Methods exist to handle fits from lmer
(package
lme4
, class lmerMod
) and jmcm
(package jmcm
, class jmcmMod
). For example,
using a mixed effects model fit by lmer
with a random
intercept and slope, we can pass the estimated covariance matrices to
slim
via the covariance
argument:
## Loading required package: Matrix
lmer_fit <- lmer(renalfn ~ group + month + (1 + month | id), dialysis)
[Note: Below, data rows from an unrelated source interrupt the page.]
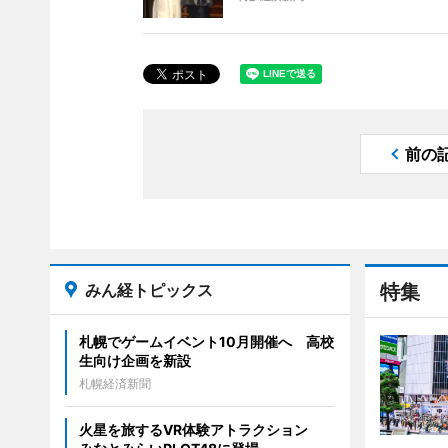
前の
みん経トピックス
特集
札幌でゲームイベント10月開催へ 高校
生向け企画を新設
札幌経済新聞
火星を旅するVR体験アトラクション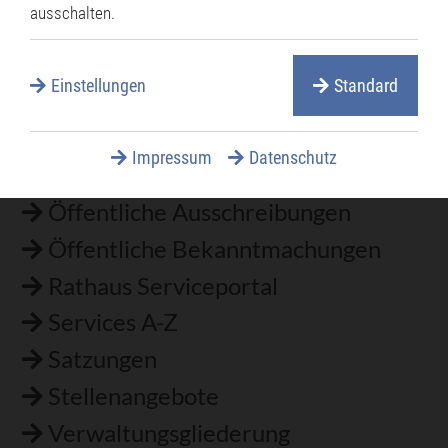
Rathaus
ausschalten.
Navigation
überspringen
Bürgermeister
Einstellungen
Standard
Öffnungszeiten
Termine online reservieren
Impressum
Datenschutz
Mitarbeiterverzeichnis
Öffentliche Ausschreibungen
Öffentliche Bekanntmachungen
Rathaus Serviceportal
Services A-Z
Satzungen
Stellenangebote
Verwaltungsgliederung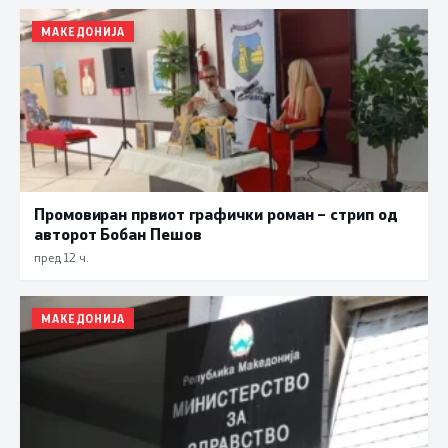
МАКЕДОНИЈА
Промовиран првиот графички роман – стрип од
авторот Бобан Пешов
пред 12 ч.
МАКЕДОНИЈА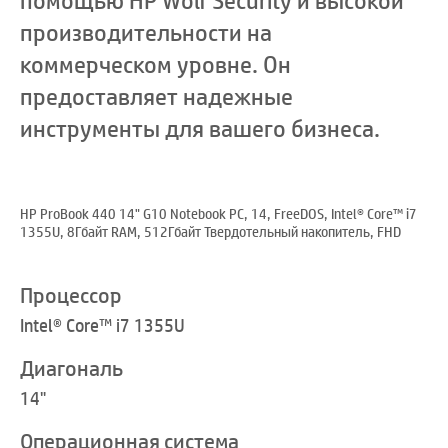
помощью HP Wolf Security и высокой
производительности на
коммерческом уровне. Он
предоставляет надежные
инструменты для вашего бизнеса.
HP ProBook 440 14" G10 Notebook PC, 14, FreeDOS, Intel® Core™ i7
1355U, 8Гбайт RAM, 512Гбайт Твердотельный накопитель, FHD
Процессор
Intel® Core™ i7 1355U
Диагональ
14"
Операционная система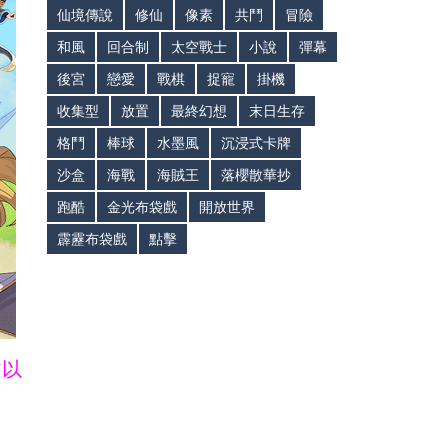
仙境傳說
修仙
像素
共鬥
冒險
和風
回合制
太空戰士
小說
彈幕
後宮
戀愛
戰棋
捉寵
掛機
收集型
放置
最終幻想
末日生存
格鬥
棒球
水墨風
沉浸式卡牌
沙盒
海戰
海賊王
落櫻散華抄
跑酷
金光布袋戲
開放世界
霹靂布袋戲
點擊
皆以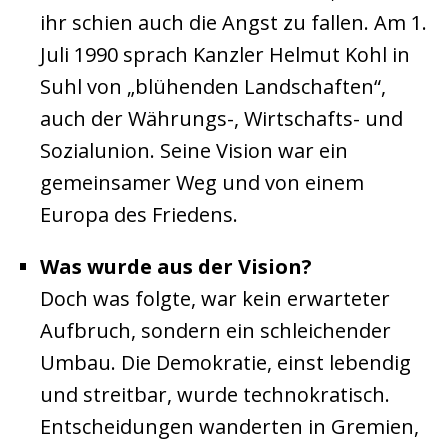
ihr schien auch die Angst zu fallen. Am 1.
Juli 1990 sprach Kanzler Helmut Kohl in
Suhl von „blühenden Landschaften“,
auch der Währungs-, Wirtschafts- und
Sozialunion. Seine Vision war ein
gemeinsamer Weg und von einem
Europa des Friedens.
Was wurde aus der Vision?
Doch was folgte, war kein erwarteter
Aufbruch, sondern ein schleichender
Umbau. Die Demokratie, einst lebendig
und streitbar, wurde technokratisch.
Entscheidungen wanderten in Gremien,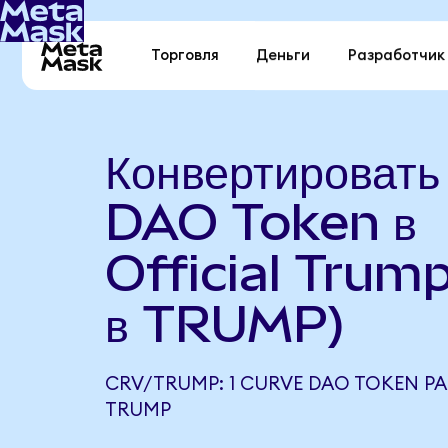
Торговля
Деньги
Разработчик
Конвертироват
DAO Token в
Official Trum
в TRUMP)
CRV/TRUMP: 1 CURVE DAO TOKEN РА
TRUMP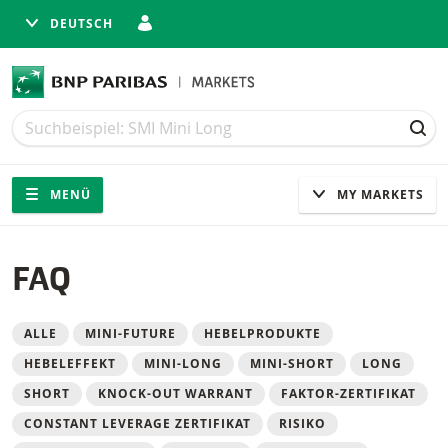
DEUTSCH
Suche
Suche
SUC
Navigation
Seitennavigation
MENÜ
MY MARKETS
FAQ
Filter
ALLE
MINI-FUTURE
HEBELPRODUKTE
HEBELEFFEKT
MINI-LONG
MINI-SHORT
LONG
SHORT
KNOCK-OUT WARRANT
FAKTOR-ZERTIFIKAT
CONSTANT LEVERAGE ZERTIFIKAT
RISIKO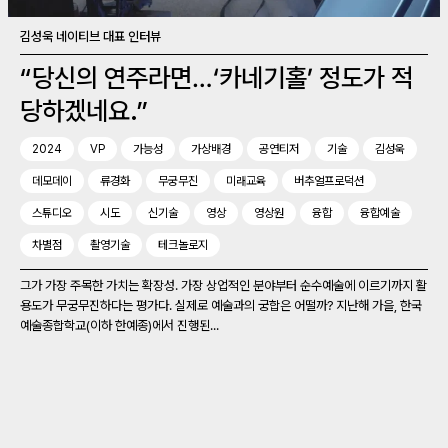
김성욱 네이티브 대표 인터뷰
“당신의 연주라면…‘카네기홀’ 정도가 적
당하겠네요.”
2024
VP
가능성
가상배경
공연티저
기술
김성욱
데모데이
류경화
무궁무진
미래교육
버추얼프로덕션
스튜디오
시도
신기술
영상
영상원
융합
융합예술
차별점
촬영기술
테크놀로지
그가 가장 주목한 가치는 확장성. 가장 상업적인 분야부터 순수예술에 이르기까지 활
용도가 무궁무진하다는 평가다. 실제로 예술과의 궁합은 어떨까? 지난해 가을, 한국
예술종합학교(이하 한예종)에서 진행된...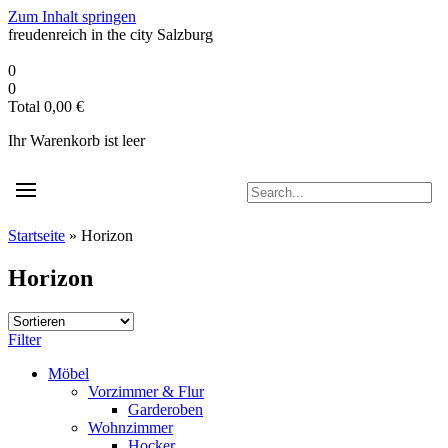
Zum Inhalt springen
freudenreich in the city
Salzburg
0
0
Total
0,00
€
Ihr Warenkorb ist leer
Startseite
»
Horizon
Horizon
Filter
Möbel
Vorzimmer & Flur
Garderoben
Wohnzimmer
Hocker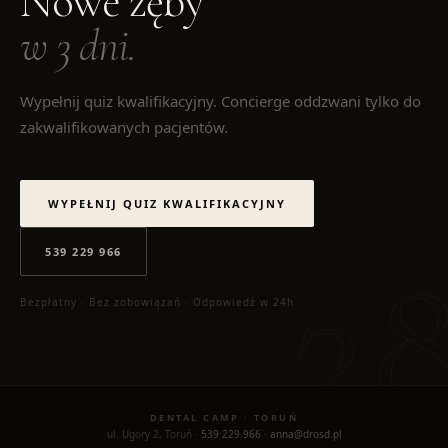
Nowe zęby
w 3 dni.
Wypełnij quiz kwalifikacyjny. Concierge oddzwani tylko do
zakwalifikowanych pacjentów.
WYPEŁNIJ QUIZ KWALIFIKACYJNY
539 229 966
Bezpłatny · Bez zobowiązań · Odpowiedź w 24h
DENTAL CAMP · TORUŃ
ul. Ugory 2, Toruń ·
539 229 966
·
anna@drosd.pl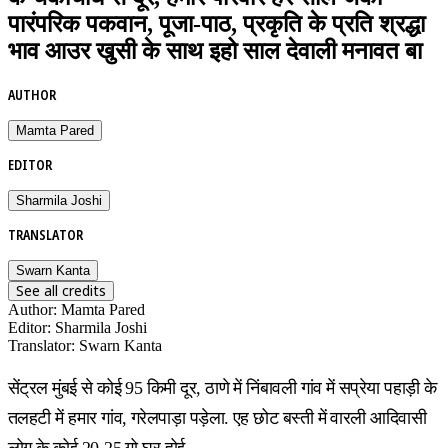
पारंपरिक पकवान, पूजा-पाठ, प्रकृति के प्रति श्रद्धा
भाव आउर खुसी के साथ इहो साल देवाली मनावत बा
AUTHOR
Mamta Pared
EDITOR
Sharmila Joshi
TRANSLATOR
Swarn Kanta
See all credits
Author
:
Mamta Pared
Editor
:
Sharmila Joshi
Translator
:
Swarn Kanta
सेंट्रल मुंबई से कोई 95 किमी दूर, ठाणे में निंबावली गांव में सप्रेया पहाड़ी के
तलहटी में हमार गांव, गरेलपाड़ा पड़ेला. एह छोट बस्ती में वारली आदिवासी
लोग के कोई 20-25 गो घर होई.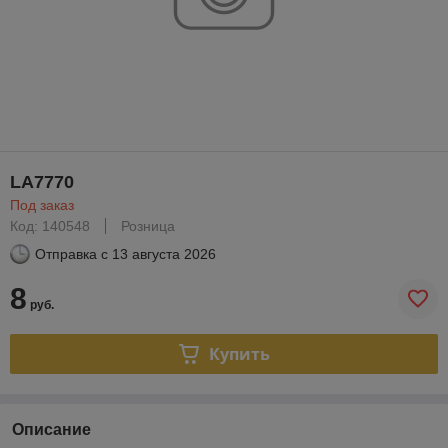
LA7770
Под заказ
Код: 140548
Розница
Отправка с
13 августа 2026
8
руб.
Купить
Описание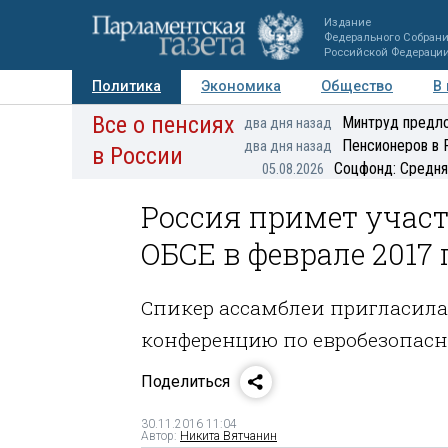
Издание
Федерального Собран
Российской Федераци
Политика
Экономика
Общество
В
Все о пенсиях
Фото
Авторы
Персоны
Мнения
Регионы
Минтруд предло
два дня назад
Пенсионеров в 
два дня назад
в России
Соцфонд: Средня
05.08.2026
Россия примет участ
ОБСЕ в феврале 2017 
Спикер ассамблеи пригласила
конференцию по евробезопас
Поделиться
30.11.2016 11:04
Автор:
Никита Вятчанин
slim_lmer_fit <- slim(renalfn ~ group + month, dialysis, covariance = lmer_fit)
summary(slim_lmer_fit)
## Singular Linear Model Fit
## Call:
## slim(formula = renalfn ~ group + month, data = dialysis, covariance = lmer_fit)
##
## Estimate Std. Error z value Pr(>|z|)
## (Intercept) 39.2078 4.4639 8.783 < 2e-16 ***
## groupB1 16.0913 8.0633 1.996 0.045975 *
## groupB2 25.5850 7.4127 3.451 0.000558 ***
## month -0.5703 0.2225 -2.563 0.010385 *
## ---
## Signif. codes: 0 '***' 0.001 '**' 0.01 '*' 0.05 '.' 0.1 ' ' 1
## Singular Linear Model Fit
## Call:
## slim(formula = renalfn ~ group + month, data = dialysis, covariance = lmer_fit)
##
## Estimate Std. Error z value Pr(>|z|)
## (Intercept) 39.2078 5.5124 7.113 1.14e-12 ***
## groupB1 16.0913 8.2656 1.947 0.05156 .
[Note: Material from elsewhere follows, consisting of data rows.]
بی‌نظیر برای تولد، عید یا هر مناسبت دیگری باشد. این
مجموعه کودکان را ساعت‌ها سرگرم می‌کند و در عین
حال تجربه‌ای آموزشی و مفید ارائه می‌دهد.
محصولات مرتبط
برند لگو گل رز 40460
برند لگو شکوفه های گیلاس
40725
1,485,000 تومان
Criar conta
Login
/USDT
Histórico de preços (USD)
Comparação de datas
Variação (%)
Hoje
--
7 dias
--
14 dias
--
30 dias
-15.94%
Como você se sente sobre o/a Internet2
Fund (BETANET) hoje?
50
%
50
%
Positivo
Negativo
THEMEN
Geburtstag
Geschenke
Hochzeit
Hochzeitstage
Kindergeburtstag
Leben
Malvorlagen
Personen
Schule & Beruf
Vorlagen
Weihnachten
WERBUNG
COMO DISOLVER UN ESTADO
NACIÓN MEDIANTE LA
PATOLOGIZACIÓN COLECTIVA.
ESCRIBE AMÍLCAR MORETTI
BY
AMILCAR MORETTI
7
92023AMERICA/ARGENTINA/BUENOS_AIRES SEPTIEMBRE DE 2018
## groupB2 25.5850 7.8857 3.244 0.00118 **
## month -0.5703 0.2242 -2.544 0.01097 *
## ---
## Signif. codes: 0 '***' 0.001 '**' 0.01 '*' 0.05 '.' 0.1 ' ' 1
The jmcm
function uses a more comprehensive formula
object to specify the response, subject identifier, time variable and
mean and covariance structures. These models provide even more flexible
ways to estimate covariances:
library(jmcm)
jmcm_fit <- jmcm(renalfn | id | month ~ group | 1, data = dialysis,
triple = rep(2L, 3), cov.method = "mcd")
slim_jmcm_fit <- slim(renalfn ~ group + month, dialysis, covariance = jmcm_fit)
summary(slim_jmcm_fit)
## Singular Linear Model Fit
## Call:
## slim(formula = renalfn ~ group + month, data = dialysis, covariance = jmcm_fit)
##
## Estimate Std. Error z value Pr(>|z|)
## (Intercept) 41.8482 4.9235 8.500 < 2e-16 ***
## groupB1 15.5031 7.9189 1.958 0.05026 .
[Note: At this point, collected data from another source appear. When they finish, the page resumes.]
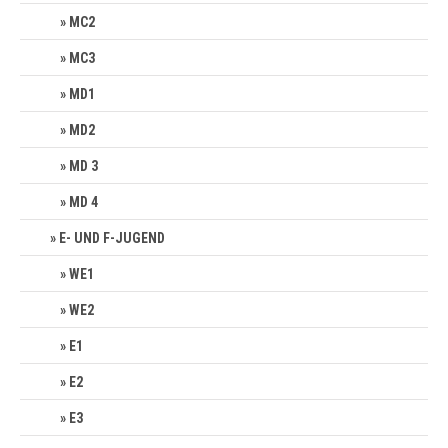
MC2
MC3
MD1
MD2
MD 3
MD 4
E- UND F-JUGEND
WE1
WE2
E1
E2
E3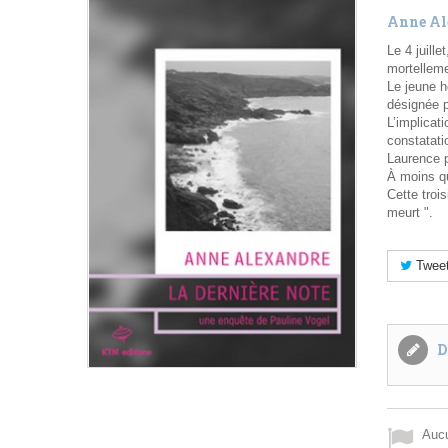
Anne Al
Le 4 juill
mortelleme
Le jeune 
désignée p
L’implicat
constatati
Laurence 
À moins qu
Cette troi
meurt ".
Twee
D
Aucu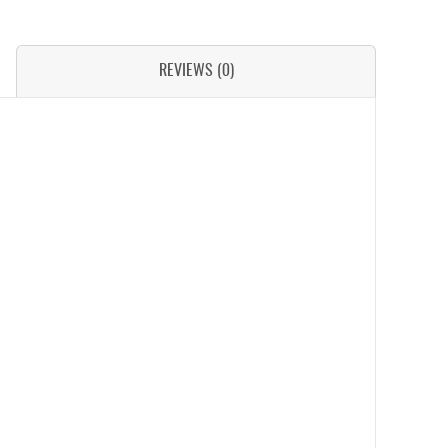
REVIEWS (0)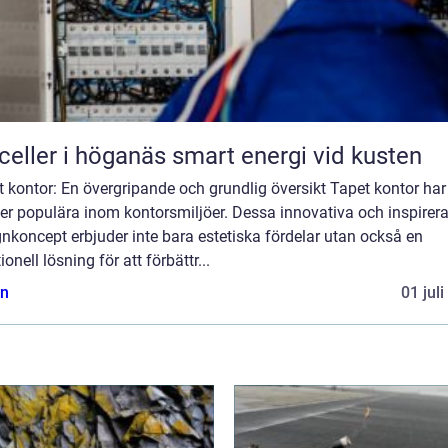
Solceller i höganäs smart energi vid kusten
 kontor: En övergripande och grundlig översikt Tapet kontor har 
er populära inom kontorsmiljöer. Dessa innovativa och inspirer
nkoncept erbjuder inte bara estetiska fördelar utan också en
ionell lösning för att förbättr...
n
01 jul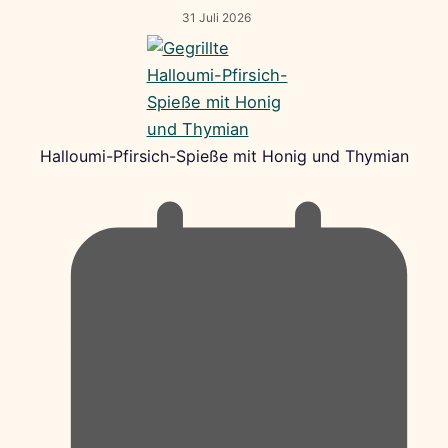
31 Juli 2026
Halloumi-Pfirsich-Spieße mit Honig und Thymian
## groupB2 23.1299 7.9796 2.899 0.00375 **
## month -0.6052 0.2024 -2.990 0.00279 **
## ---
## Signif. codes: 0 '***' 0.001 '**' 0.01 '*' 0.05 '.' 0.1 ' ' 1
## Singular Linear Model Fit
## Call:
## slim(formula = renalfn ~ group + month, data = dialysis, covariance = jmcm_fit)
##
## Estimate Std. Error z value Pr(>|z|)
## (Intercept) 41.8482 4.9861 8.393 < 2e-16 ***
## groupB1 15.5031 7.6808 2.018 0.04355 *
## groupB2 23.1299 7.2582 3.187 0.00144 **
## month -0.6052 0.1770 -3.418 0.00063 ***
## ---
## Signif. codes: 0 '***' 0.001 '**' 0.01 '*' 0.05 '.' 0.1 ' ' 1
We can add these fits to our plots:
print(p <- p + geom_line(aes(y = slim_lmer), data = dialysis[group_reps],
colour = "darkblue") +
geom_line(aes(y = slim_jmcm), data = dialysis[group_reps],
colour = "darkred"))
There is reasonable consistency across all these slim
model fits. It is possible to demonstrate sensitivity to choice of
covariance using more extreme structures (the Pascal matrix is very
extreme):
slim_pascal_fit <- slim(renalfn ~ group + month, dialysis,
covariance = "pascal")
dialysis[, slim_pascal := fitted(slim_pascal_fit)]
Notice the greatly increased standard error associated with the time trend in this fit:
extract_se <- function(fit) sqrt(diag(vcov(fit)))
sapply(list(se_basic = slim_basic_fit, se_pascal = slim_pascal_fit), extract_se)
## se_basic se_pascal
## (Intercept) 4.5476080 4.482040
## groupB1 8.4709095 8.526003
## groupB2 7.0128790 6.993315
## month 0.2694108 1.892062
This sensitivity is indicative of the bias-variance trade-off associated with choice of covariance structure. Roughly, the Pascal structure allows the timings of observations to depend on a random intercept, random slope, random curvature and so on to higher derivatives as far as the number of observations on an individual allow. This consistency across a wider class of models comes at the price of greatly increased variance, although observe that the ‘baseline’ parameters of the three groups are basically unaffected, relating as they do to the time when all individuals remain in the study.
We end on this cautionary note: it does matter what covariance matrices you choose! Our (limited) experience suggests that random walk or well-modelled covariance structures lead to “sensible” answers, but we would greatly value hearing your insights or experience, too.